– И что с зерном делать собрались? – навострил уши Иван.
– То у воеводы спрашивай, ему сие действо заповедано.
– По общинникам пряности да пшеницу раздам, как Никифор все обсчитает, гх-хм… – прочистил горло Трофим. – Пшеницу ведь заморозками бьет в этих местах. А рожь добрая, на посев оставим, да в запас на зиму уйдет. Весь прибыток сызнова – брони воинские, мечи да луки боевые.

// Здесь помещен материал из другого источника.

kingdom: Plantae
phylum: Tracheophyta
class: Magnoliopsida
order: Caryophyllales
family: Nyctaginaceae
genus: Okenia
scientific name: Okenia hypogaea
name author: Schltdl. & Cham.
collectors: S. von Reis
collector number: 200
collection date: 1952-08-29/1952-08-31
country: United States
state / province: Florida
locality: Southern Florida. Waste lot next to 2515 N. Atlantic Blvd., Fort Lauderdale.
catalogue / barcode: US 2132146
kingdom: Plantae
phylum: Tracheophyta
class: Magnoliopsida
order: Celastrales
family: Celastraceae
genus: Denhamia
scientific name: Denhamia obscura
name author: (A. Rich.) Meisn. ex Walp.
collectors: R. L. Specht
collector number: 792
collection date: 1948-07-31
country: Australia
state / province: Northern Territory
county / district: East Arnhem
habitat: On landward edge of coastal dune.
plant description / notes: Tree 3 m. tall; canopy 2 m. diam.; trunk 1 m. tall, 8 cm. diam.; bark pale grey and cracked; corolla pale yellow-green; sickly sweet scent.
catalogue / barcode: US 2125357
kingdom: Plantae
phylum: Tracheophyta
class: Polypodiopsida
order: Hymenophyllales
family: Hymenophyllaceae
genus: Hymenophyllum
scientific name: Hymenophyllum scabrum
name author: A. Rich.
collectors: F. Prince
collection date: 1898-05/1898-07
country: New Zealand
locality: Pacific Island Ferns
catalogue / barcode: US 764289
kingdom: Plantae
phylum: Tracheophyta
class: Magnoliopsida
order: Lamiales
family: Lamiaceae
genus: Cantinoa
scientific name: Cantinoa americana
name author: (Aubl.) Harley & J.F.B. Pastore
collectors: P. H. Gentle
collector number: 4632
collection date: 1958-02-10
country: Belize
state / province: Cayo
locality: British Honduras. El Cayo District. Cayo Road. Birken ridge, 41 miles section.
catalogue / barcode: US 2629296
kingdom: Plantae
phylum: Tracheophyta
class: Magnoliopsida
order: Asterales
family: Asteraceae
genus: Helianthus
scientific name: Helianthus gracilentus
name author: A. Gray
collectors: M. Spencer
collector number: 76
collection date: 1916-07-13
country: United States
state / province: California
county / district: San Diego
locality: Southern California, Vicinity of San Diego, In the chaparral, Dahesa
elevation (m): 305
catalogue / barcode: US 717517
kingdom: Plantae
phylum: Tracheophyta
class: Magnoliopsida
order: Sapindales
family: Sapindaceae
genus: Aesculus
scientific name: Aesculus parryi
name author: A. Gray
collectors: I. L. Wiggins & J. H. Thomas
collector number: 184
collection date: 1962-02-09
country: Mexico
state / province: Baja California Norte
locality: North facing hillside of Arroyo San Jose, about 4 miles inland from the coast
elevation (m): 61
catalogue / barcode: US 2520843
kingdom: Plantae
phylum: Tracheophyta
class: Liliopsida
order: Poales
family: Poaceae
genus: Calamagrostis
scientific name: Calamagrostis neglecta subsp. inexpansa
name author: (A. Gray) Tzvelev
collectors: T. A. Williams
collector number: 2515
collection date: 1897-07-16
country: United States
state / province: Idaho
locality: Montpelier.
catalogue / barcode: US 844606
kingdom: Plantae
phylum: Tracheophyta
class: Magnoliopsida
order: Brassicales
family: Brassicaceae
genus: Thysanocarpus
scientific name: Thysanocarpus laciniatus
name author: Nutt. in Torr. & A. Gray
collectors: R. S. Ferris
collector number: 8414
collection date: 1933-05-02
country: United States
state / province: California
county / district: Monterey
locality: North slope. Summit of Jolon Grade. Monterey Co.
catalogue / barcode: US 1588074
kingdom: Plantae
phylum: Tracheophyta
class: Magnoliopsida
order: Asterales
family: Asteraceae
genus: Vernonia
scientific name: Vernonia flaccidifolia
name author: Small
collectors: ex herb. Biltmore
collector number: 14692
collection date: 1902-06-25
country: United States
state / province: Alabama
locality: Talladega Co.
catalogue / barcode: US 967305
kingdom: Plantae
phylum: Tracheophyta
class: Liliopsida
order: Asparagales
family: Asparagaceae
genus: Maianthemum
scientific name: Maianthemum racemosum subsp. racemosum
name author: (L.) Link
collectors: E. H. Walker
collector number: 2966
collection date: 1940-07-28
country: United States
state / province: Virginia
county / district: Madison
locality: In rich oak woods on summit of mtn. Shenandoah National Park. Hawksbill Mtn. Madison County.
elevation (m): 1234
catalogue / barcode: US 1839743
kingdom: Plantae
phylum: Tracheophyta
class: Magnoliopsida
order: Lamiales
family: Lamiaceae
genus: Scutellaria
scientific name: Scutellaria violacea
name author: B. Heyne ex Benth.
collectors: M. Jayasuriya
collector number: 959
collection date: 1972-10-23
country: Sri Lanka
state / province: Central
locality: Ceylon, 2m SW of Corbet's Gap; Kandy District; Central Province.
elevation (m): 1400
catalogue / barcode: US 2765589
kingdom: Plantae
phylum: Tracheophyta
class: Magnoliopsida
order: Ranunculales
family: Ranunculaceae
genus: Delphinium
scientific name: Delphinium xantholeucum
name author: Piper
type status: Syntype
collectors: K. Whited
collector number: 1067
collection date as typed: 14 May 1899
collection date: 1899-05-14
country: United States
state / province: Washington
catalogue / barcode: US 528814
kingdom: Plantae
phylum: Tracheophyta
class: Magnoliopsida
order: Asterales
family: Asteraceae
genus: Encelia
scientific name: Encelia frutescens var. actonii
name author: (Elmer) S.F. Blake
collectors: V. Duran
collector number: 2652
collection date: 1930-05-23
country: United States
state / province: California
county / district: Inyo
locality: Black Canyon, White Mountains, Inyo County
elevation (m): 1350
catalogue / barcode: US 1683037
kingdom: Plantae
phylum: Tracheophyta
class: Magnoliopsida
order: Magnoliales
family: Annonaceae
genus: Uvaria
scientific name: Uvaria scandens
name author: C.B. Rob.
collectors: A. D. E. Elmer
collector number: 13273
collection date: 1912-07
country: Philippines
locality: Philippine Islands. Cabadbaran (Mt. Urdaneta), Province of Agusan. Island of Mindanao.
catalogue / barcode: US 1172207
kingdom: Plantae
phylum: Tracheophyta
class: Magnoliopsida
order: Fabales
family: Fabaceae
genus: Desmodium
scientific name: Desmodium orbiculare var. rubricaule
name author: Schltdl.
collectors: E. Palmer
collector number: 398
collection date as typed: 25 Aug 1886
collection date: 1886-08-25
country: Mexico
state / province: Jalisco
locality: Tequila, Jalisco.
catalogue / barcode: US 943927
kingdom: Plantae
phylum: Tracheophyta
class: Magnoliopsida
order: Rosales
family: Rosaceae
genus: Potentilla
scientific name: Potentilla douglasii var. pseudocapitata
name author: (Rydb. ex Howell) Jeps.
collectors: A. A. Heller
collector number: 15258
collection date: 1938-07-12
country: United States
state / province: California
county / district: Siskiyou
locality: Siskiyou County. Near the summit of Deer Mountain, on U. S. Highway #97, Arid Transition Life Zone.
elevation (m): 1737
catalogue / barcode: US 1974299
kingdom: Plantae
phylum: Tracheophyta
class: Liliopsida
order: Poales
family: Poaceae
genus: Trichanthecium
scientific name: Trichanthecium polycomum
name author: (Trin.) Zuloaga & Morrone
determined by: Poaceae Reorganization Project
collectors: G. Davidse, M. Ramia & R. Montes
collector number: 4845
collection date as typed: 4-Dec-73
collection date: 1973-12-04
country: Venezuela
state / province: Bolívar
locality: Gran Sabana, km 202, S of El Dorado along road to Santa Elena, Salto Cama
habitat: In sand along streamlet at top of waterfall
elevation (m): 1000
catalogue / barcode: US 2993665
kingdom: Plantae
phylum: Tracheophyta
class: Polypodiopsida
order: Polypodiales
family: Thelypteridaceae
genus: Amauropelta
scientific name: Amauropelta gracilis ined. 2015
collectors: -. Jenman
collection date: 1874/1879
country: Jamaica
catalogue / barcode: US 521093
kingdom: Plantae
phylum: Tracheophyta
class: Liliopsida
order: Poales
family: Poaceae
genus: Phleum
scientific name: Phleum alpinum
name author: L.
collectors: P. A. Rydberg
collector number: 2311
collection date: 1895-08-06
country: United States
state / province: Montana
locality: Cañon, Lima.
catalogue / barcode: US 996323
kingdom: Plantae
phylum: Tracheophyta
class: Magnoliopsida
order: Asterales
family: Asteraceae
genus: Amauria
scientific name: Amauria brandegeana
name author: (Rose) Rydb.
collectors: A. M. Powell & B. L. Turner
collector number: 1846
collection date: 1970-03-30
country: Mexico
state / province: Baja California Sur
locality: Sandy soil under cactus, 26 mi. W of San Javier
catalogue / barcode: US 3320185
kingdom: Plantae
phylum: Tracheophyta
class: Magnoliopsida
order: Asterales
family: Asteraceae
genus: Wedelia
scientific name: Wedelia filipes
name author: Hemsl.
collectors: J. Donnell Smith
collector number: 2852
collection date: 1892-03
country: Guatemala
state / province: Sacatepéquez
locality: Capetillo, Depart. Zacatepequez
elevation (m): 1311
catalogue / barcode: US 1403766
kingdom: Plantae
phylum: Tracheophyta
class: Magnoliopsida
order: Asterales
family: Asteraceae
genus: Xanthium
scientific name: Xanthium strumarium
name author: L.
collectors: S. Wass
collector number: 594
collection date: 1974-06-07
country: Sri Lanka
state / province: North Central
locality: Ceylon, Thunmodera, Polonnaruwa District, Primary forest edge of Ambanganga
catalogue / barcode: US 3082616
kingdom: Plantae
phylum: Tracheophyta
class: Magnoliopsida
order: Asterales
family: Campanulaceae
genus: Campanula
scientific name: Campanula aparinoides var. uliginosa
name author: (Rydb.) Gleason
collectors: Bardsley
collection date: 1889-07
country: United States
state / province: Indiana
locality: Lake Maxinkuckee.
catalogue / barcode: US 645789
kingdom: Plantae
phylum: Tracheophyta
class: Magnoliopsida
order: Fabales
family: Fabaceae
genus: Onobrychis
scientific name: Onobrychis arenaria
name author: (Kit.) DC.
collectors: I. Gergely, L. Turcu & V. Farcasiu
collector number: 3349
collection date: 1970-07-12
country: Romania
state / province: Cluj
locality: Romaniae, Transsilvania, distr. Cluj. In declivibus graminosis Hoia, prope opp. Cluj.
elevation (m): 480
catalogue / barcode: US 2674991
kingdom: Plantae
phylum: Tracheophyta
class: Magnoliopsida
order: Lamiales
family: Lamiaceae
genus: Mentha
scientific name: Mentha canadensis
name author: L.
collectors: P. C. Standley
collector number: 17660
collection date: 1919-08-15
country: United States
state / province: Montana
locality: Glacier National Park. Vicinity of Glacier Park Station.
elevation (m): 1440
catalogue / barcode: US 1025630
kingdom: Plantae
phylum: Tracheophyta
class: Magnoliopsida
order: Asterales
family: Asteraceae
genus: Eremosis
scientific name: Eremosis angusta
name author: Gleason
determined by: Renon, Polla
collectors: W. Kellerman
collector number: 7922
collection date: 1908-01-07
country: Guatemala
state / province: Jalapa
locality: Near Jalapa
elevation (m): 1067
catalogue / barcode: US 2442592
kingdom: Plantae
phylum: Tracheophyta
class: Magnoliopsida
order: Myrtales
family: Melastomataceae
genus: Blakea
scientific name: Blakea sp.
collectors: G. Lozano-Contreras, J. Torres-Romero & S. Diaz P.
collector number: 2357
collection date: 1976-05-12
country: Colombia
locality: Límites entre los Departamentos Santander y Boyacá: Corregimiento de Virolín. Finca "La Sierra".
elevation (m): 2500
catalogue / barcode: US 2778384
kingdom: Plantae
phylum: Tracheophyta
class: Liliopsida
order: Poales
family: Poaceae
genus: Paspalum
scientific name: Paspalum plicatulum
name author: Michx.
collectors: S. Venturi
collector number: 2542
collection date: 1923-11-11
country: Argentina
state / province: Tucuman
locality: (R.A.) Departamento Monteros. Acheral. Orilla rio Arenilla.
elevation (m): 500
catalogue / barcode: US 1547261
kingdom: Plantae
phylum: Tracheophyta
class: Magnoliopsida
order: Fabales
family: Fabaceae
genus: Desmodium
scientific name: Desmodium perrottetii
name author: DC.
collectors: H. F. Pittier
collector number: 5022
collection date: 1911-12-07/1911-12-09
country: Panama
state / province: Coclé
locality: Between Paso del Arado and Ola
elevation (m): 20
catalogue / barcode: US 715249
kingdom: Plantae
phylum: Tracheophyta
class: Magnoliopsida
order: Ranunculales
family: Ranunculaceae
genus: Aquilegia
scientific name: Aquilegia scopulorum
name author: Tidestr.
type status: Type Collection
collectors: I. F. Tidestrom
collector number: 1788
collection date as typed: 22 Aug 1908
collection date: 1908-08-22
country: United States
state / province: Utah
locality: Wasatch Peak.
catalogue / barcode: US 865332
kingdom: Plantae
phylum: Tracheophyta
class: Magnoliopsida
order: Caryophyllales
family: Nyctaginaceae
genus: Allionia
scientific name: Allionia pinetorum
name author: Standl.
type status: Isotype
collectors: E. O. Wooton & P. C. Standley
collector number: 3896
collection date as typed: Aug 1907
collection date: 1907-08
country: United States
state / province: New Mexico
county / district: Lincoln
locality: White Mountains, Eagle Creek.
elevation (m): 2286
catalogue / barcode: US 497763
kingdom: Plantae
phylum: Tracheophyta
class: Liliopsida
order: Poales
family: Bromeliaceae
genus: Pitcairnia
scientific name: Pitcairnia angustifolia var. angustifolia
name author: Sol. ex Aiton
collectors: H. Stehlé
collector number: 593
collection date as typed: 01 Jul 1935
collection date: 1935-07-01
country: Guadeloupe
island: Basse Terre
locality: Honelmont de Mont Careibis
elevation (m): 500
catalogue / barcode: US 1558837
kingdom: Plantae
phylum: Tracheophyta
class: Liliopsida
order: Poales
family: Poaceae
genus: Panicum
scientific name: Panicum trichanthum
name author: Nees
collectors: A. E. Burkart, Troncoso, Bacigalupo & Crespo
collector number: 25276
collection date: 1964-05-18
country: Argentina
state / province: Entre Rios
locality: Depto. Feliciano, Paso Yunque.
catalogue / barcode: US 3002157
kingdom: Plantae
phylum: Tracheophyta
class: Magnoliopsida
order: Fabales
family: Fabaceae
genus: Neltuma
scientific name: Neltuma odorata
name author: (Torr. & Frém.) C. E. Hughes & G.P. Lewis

– А что за крупа та, много ли ее? Это не гречка ли, раз греки выращивают? – проигнорировал полусотник упоминание о воинских доспехах.
– И так ее зовут. Добрая каша с нее получается, да выход с посева малый идет. Сеяли мы ее в Переяславле, одна морока.
– Вот те, бабушка, и Юрьев день, – обрадовался Иван. – Не там сеяли! Сами не понимаете, какое богатство в руки идет. На черноземах ваших она и не стала бы расти, как пшеничка, а тут, на песчаных почвах, самое оно. Да и на старых торфяниках хорошо в рост идет, а также на чащобных полянах и на новых полях. Сорняков гречиха не боится, вычищает от них поле. За ней хорошо хлеб сажать! Да ее так и вводят в четырехпольный севооборот – удобренный пар, рожь, гречиха, а далее овес или озимая рожь…
– Чудные слова ты баешь, да и сеете вы как-то не по-людски, – встрепенулся Радимир. – Но глаголешь ты зело полезное большей частью. Ну-ка, все мне сей миг обскажи.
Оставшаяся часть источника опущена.